- **Exercise instructions**
Exact reproduction required: the lines below from the line with "Right hand at" to the line with "pinky tip: (847, 112)", both ends included, and no others.

- **Records for the task**
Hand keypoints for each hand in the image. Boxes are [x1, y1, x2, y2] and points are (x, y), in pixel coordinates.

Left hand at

==

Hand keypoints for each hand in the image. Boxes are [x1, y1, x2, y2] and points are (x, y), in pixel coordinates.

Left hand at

* * *

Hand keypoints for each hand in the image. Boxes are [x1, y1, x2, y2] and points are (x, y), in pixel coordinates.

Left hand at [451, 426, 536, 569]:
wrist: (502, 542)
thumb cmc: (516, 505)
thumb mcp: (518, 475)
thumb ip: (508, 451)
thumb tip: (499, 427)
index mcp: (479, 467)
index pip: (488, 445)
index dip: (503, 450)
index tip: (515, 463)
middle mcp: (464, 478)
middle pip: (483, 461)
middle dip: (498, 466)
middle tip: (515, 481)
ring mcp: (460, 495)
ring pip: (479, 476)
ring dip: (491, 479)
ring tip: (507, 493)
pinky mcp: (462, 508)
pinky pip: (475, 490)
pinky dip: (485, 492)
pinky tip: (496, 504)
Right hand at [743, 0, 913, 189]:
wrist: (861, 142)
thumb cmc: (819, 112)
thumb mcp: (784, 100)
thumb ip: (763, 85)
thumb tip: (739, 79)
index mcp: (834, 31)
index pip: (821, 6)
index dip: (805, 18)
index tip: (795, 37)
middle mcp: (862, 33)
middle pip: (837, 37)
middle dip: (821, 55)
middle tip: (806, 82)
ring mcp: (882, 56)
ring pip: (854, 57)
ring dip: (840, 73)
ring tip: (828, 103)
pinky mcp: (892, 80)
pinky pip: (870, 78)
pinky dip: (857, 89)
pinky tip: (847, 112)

- **Answer to the exercise**
Right hand at [743, 0, 913, 189]:
wrist: (861, 142)
thumb cmc: (819, 112)
thumb mcp: (784, 100)
thumb ip: (763, 85)
thumb tip: (739, 79)
index mcp: (834, 31)
index pip: (821, 6)
index dip: (805, 18)
index tip: (795, 37)
middle mcp: (862, 33)
middle pip: (837, 37)
middle dip: (821, 55)
middle tip: (806, 82)
ring mcp: (882, 56)
ring pip: (854, 57)
ring dip: (840, 73)
ring tip: (828, 103)
pinky mcp: (892, 80)
pinky pip: (870, 78)
pinky dip: (857, 89)
pinky tip: (847, 112)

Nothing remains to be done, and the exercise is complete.